Literally, to *swallow* books!


----------



## Josh_

Ghabi said:


> Hehe, I think you also say "to plow through a book" in English (in my native tongue we say "to hoe a book", also an agricultural metaphor).


That's right.  I didn't even think of that. That's another way to think about it -- when one crams for a test he/she has to plow through the book.


----------



## azeid

londonmasri said:


> Please put tashkeel azeid


أَدِح - أَحْرِت
For the one who is giving too much attention to his schoolwork,you can say دَحِّيح -حَرِيّت كتب-موس مذاكرة


----------



## Ghabi

be.010 said:


> Literally, to *swallow* books!



Wonderful word! I used to like the English word _gulp_ very much (since its sound imitates the action so closely), but now _2bla3_ sounds even nicer!



Josh_ said:


> That's right.  I didn't even think of that. That's another way to think about it -- when one crams for a test he/she has to plow through the book.



BiZ-ZabT!



azeid said:


> أَدِح - أَحْرِت
> For the one who is giving too much attention to his schoolwork,you can say دَحِّيح -حَرِيّت كتب-موس مذاكرة



Bookworms/dweebs/swotters (what are the latest slang words anyway?) are everywhere!
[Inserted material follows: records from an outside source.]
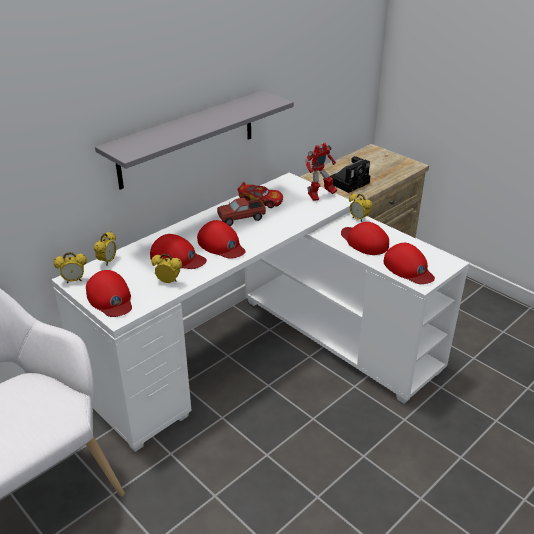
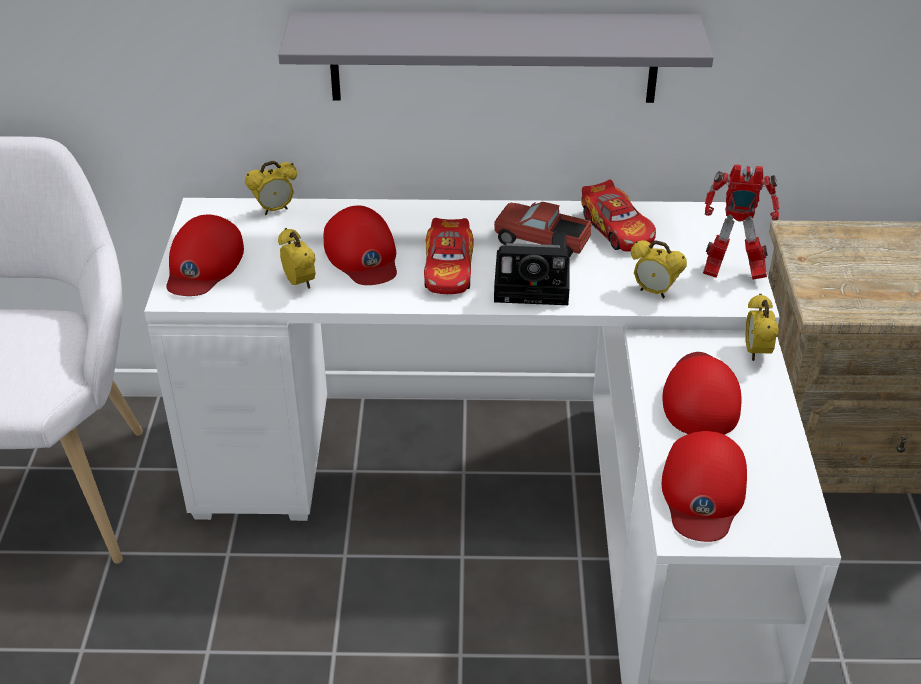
camera: 45 degrees right, 5 degrees up
alarm clock [54,252,87,283] -> alarm clock moved to [631,240,687,298]
red cap [197,220,246,259] -> toy car [424,218,474,294]
camera [330,156,370,193] -> camera moved to [494,232,569,305]

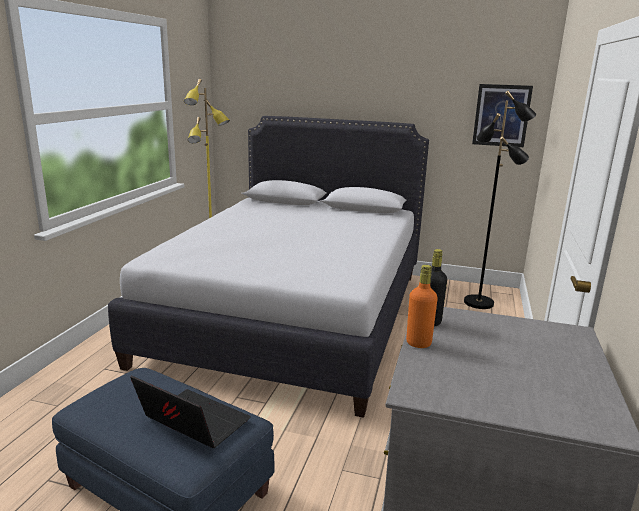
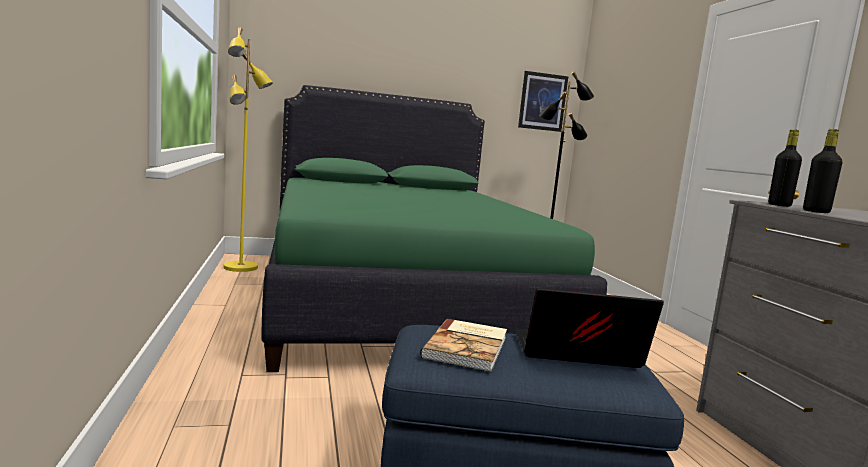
camera: 30 degrees left, 10 degrees down
white bed [108,116,429,418] -> green bed [261,85,607,372]
orange bottle [406,265,438,348] -> black bottle [803,129,842,213]
none -> book [420,319,507,372]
Thanks for the bonus vocab (although the forms surprise me a bit, as I was expecting the فعّال pattern)!


----------



## londonmasri

> *موس* مذاكرة


 
Is this one a mouse?  Or something else?


----------



## Ghabi

londonmasri said:


> Is this one a mouse?  Or something else?



Sounds like a perfect antidote to "gym rat". (you say that in UK?)


----------



## azeid

londonmasri said:


> Is this one a mouse?  Or something else?


مُوس = razor blade
Sharp in studying like razor blade.Does it make sense?


----------



## habibimike

If I remember correctly in lebanon we sometimes used to say: " lazem ensumm mechan el fahs boukra" and a good student would be: "summeem"...


----------



## Ghabi

azeid said:


> مُوس = razor blade
> Sharp in studying like razor blade.Does it make sense?



Hehe, it makes sense to me, since in my native tongue we say "to shave a book (including horse-racing forms)".



habibimike said:


> If I remember correctly in lebanon we sometimes used to say: " lazem ensumm mechan el fahs boukra" and a good student would be: "summeem"...



To poison yourself? Um, I know study is bad... (it may sound weird, but in my mother tongue the words "to read/study" and "poison" actually happen to be homophones...)


----------



## azeid

habibimike said:


> If I remember correctly in lebanon we sometimes used to say: " lazem ensumm mechan el fahs boukra" and a good student would be: "summeem"...





Ghabi said:


> To poison yourself? Um, I know study is bad... (it may sound weird, but in my mother tongue the words "to read/study" and "poison" actually happen to be homophones...)


I think he means يصم الكتاب and it means that read it from the cover to cover "يحفظ الكتاب عن ظهر قلب" and it may be used to mean reading it without understanding, just to fill the answers in the exam paper.
يِصُم - صَمَّام
هو صمام 
At least, this is the way it is used in Egypt and i think he means that.


----------



## Ghabi

I see! The basic meaning of the root seems to be "to close/shut up (something)" (hence the derived words of "deaf" and "cork"), so it's not far from the English _cram_ ("to pack tight").


----------



## cherine

Ghabi said:


> Bookworms/dweebs/swotters (what are the latest slang words anyway?) are everywhere! Thanks for the bonus vocab (although the forms surprise me a bit, as I was expecting the فعّال pattern)!


I don't have any more suggestions to give, specially that I've been away from this "field" for so many years now. 
But I'd like to comment on the pattern fa33iil and fa3iil:
In colloquial Egyptian, just like in fuS7a, we do use the fa33al as a صيغة مبالغة and also fa3iil, although most of the words that come to my mind now, following the fa3iil wazn, are neologisms, like غتيت for someone who is very ghetet غِتِت (a nag, a nuisance(?)...).
fa33iil is also used صَمِّيم (درجة مبالغة من "صمّام")، دحيح there's also شَغِّيل which means a very hardworker.

It's very amusing for me to hear any of those new words and note how much they follow the patterns of fuS7a. 

P.S. If anyone's interested in discussing any of these words, please open a new thread.


----------



## be.010

We also use the صم rooted forms, but the different part is that in colloquial we always link the ب to it (i.e. بصمّ), and treat it like a root letter!!! So we'd say "byi7faZ baSem," so he is "بيبصم" and "baSSiim"


----------